Worth mentioning, too, some breath-of-fresh-air programming from Vladimir Jurowski - the second half was Schchedrin's Carmen Suite, a Carmen-goes-to-Moscow take on Bizet, clever, funny, powerful, and a fabulous orchestral showpiece, especially for the percussion. Brilliant.

Thursday, May 04, 2006

Jurowski to be principal conductor of LPO

The London Philharmonic Orchestra announced today that 34-year-old Russian conductor Vladimir Jurowski is to take over as its principal conductor as from the reopening of the Royal Festival Hall in 2007. Much jubilation ensued.

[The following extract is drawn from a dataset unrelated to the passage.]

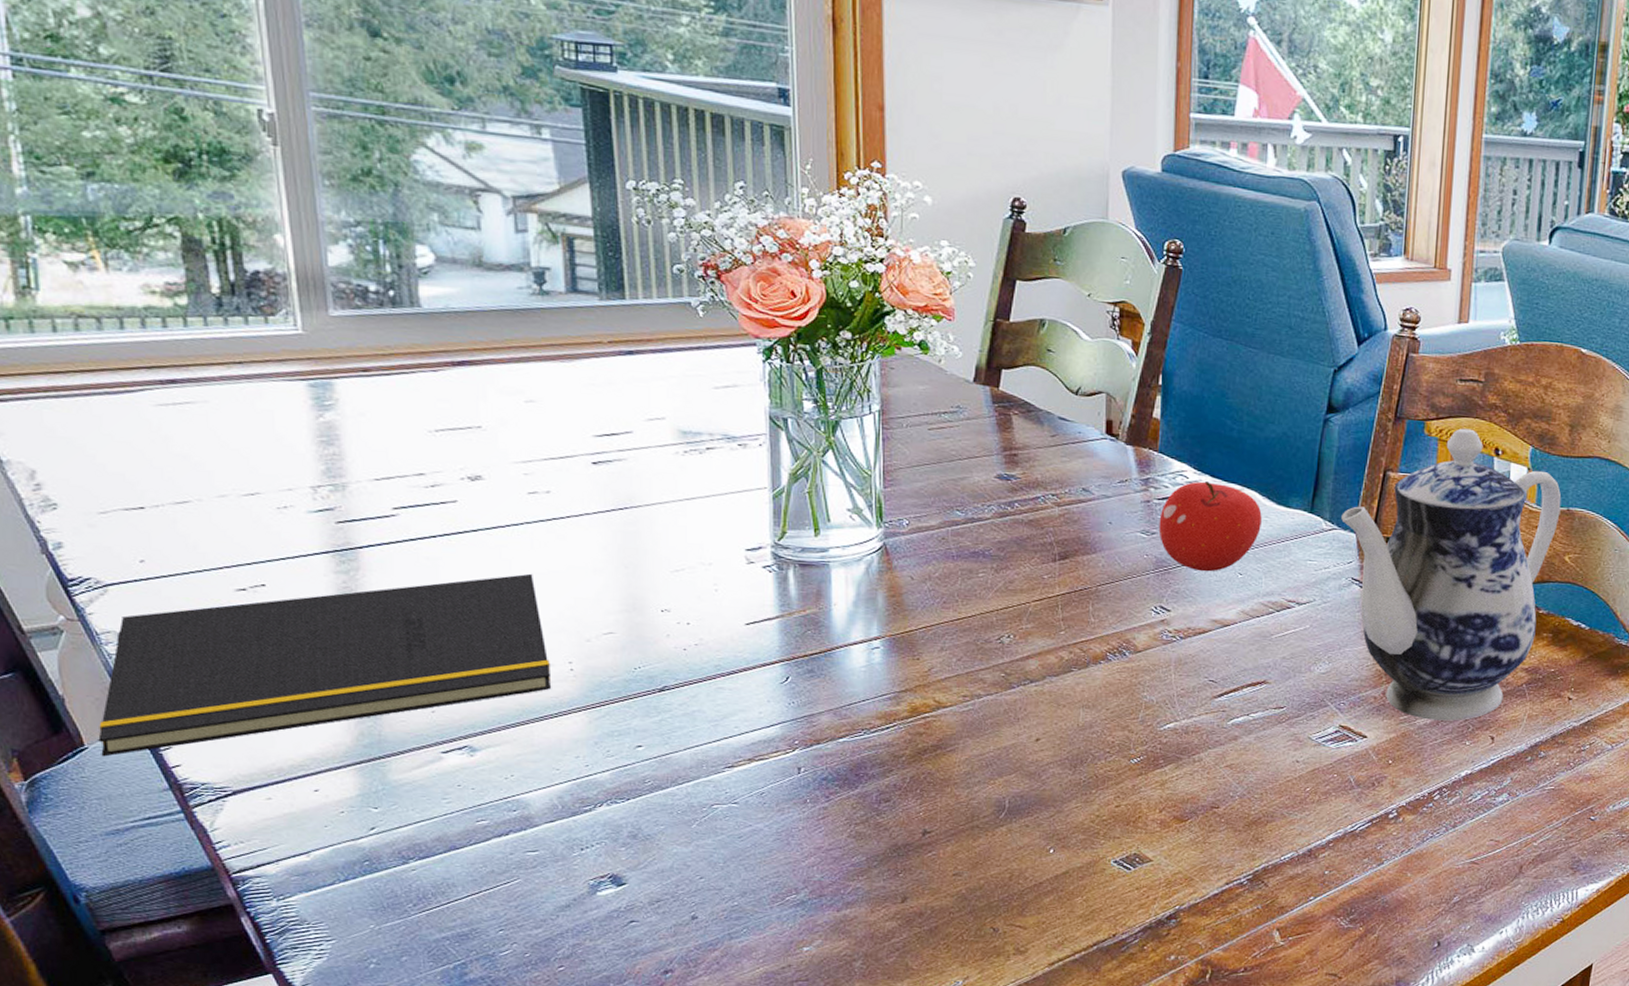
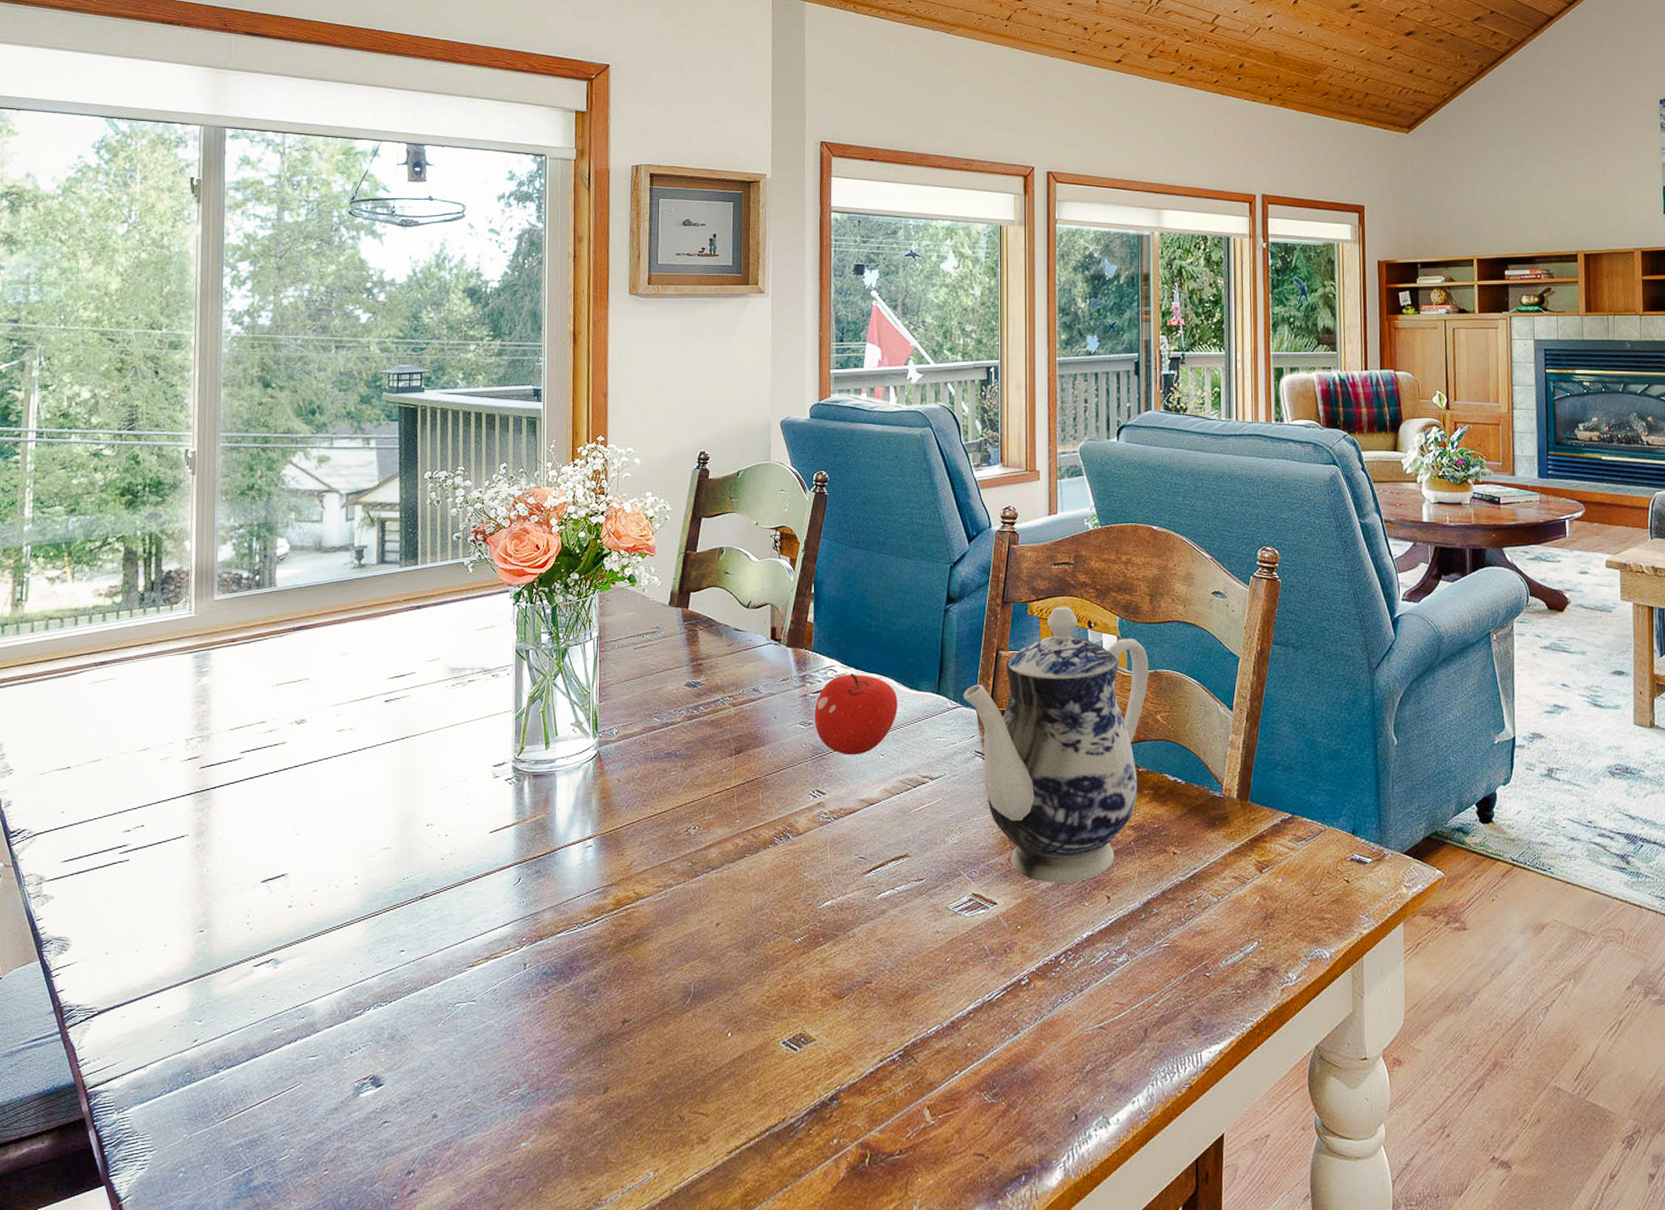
notepad: present [98,573,552,757] -> none [10,800,341,985]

Seriously good news, I reckon, as Jurowski is the most exciting young conductor I've come across. There are some excellent chaps out there, but his performances have been head & shoulders above the rest. Vladi is currently the LPO's principal guest conductor and his presence on the podium transforms the atmosphere into something collaborative, young, upbeat and not only a little thrilling. More details shortly.